Ter zake de onder 5. bewezen verklaarde overtreding:
De rechtbank veroordeelt de verdachte tot een hechtenis voor de duur van 1 week.
Ter zake de onder 6. bewezen verklaarde overtreding:
De rechtbank veroordeelt de verdachte tot betaling van een geldboete van € 189,--, bij gebreke van betaling en verhaal te vervangen door hechtenis voor de duur
van 3 dagen.
Ter zake de onder 7. bewezen verklaarde overtreding:
De rechtbank veroordeelt de verdachte tot een hechtenis voor de duur van 1 week.

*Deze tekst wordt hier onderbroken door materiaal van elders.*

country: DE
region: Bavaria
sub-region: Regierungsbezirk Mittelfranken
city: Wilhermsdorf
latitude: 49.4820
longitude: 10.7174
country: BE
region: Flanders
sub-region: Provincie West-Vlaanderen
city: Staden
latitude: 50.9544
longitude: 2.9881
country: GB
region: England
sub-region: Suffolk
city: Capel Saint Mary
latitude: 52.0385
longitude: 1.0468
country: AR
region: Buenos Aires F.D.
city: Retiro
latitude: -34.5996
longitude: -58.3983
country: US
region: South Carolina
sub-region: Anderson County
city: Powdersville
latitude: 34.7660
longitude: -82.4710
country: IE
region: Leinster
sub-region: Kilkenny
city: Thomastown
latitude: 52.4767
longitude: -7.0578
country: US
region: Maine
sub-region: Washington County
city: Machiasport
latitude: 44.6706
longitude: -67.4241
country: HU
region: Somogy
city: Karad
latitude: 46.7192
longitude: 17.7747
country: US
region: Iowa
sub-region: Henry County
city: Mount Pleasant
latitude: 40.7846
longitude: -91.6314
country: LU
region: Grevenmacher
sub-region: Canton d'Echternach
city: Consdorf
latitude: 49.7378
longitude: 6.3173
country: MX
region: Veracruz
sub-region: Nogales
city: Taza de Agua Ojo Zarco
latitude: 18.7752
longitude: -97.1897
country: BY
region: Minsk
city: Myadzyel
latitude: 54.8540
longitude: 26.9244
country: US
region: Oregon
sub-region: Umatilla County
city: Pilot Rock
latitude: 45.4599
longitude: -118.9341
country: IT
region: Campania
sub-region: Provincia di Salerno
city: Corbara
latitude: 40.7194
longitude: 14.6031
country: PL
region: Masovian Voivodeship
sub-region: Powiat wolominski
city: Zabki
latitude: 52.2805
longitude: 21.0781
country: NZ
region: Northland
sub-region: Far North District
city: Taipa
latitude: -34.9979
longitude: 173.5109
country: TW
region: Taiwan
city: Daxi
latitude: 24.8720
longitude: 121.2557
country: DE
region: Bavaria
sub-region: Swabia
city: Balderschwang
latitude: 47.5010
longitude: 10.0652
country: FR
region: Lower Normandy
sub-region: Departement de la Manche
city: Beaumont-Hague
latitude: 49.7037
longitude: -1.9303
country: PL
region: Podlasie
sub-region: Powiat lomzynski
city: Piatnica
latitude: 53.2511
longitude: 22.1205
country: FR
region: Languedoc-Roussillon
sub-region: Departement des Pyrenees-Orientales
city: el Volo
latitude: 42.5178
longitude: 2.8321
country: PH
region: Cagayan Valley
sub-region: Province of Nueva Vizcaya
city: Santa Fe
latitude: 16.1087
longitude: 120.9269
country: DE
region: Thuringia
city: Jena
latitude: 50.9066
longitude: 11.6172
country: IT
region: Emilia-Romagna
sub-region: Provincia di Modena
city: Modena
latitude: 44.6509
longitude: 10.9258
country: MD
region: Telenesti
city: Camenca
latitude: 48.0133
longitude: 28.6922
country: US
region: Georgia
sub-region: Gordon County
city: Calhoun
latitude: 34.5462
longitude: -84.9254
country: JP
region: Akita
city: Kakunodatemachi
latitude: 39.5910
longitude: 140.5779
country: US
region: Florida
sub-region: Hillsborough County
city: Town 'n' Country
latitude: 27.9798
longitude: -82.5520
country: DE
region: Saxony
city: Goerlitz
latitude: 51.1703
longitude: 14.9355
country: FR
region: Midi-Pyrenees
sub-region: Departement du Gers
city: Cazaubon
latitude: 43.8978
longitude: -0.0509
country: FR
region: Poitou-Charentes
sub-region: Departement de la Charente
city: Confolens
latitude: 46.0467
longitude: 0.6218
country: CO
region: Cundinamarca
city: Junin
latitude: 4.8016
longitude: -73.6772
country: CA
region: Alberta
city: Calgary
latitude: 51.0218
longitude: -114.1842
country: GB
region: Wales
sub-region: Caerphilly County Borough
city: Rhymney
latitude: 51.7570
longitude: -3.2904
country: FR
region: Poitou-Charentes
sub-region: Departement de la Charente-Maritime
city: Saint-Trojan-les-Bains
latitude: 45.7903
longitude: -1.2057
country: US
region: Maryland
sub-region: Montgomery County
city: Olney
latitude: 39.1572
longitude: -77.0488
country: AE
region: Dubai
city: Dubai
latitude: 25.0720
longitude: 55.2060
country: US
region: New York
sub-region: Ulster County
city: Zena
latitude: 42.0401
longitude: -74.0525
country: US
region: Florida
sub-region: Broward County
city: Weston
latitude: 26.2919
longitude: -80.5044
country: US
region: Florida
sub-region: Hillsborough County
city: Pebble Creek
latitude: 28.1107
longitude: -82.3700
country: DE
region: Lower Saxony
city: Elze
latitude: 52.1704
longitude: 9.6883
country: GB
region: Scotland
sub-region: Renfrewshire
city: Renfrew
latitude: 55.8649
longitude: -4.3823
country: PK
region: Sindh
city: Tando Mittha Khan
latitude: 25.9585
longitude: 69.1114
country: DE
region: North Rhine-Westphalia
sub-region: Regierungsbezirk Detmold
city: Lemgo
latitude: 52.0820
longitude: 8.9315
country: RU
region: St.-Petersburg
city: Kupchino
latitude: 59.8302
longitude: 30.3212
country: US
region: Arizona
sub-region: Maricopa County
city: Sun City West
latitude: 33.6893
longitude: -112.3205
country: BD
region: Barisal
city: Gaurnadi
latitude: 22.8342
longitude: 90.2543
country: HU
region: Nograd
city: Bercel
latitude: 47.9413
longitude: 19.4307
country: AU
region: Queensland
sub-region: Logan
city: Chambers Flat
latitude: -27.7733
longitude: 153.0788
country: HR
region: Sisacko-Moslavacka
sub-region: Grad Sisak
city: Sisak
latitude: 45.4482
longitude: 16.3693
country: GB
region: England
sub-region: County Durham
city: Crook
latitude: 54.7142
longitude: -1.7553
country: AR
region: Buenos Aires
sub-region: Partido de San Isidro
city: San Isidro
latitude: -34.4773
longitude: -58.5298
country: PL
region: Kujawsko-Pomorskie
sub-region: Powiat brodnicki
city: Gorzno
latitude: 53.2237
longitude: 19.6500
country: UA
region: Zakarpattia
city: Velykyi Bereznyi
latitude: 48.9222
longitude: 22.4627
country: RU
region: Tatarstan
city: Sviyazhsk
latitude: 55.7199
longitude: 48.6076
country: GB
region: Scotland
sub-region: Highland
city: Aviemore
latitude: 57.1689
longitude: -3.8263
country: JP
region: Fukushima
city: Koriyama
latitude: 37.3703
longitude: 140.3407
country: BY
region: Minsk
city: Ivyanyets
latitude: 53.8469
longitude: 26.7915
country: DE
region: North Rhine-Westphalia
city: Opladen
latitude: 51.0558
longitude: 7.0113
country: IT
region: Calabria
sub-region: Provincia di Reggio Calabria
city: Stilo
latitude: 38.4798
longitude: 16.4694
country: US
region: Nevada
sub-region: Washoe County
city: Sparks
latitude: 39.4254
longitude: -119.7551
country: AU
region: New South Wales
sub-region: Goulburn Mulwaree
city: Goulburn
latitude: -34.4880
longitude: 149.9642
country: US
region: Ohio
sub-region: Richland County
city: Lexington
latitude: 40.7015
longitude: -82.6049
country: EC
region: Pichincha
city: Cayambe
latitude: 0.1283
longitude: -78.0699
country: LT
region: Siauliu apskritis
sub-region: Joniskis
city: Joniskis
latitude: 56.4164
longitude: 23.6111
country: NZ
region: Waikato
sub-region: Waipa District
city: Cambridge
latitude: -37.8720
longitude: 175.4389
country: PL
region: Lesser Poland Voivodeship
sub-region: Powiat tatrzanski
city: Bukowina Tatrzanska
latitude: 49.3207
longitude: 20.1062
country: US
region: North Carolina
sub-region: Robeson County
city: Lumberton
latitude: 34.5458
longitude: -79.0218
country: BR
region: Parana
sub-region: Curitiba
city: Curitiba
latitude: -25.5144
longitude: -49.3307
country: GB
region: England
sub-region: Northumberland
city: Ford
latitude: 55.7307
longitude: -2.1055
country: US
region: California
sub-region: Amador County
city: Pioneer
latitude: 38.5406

De rechtbank ontzegt verdachte de bevoegdheid tot het besturen van motorrijtuigen voor de tijd van 4 maanden.
De ontzegging van de bevoegdheid tot het besturen van motorrijtuigen zal niet worden tenuitvoergelegd, tenzij de rechter later anders mocht gelasten op grond dat de verdachte zich voor het einde van een proeftijd van 2 jaar aan een strafbaar feit heeft schuldig gemaakt.
Aldus gewezen door mr. G.J.J.M. Essink, voorzitter, mrs. H.J. Deuring en H. Steenhuis, rechters, in tegenwoordigheid van mr. F.R. Horst, griffier, en uitgesproken ter openbare terechtzitting van 22 juni 2004.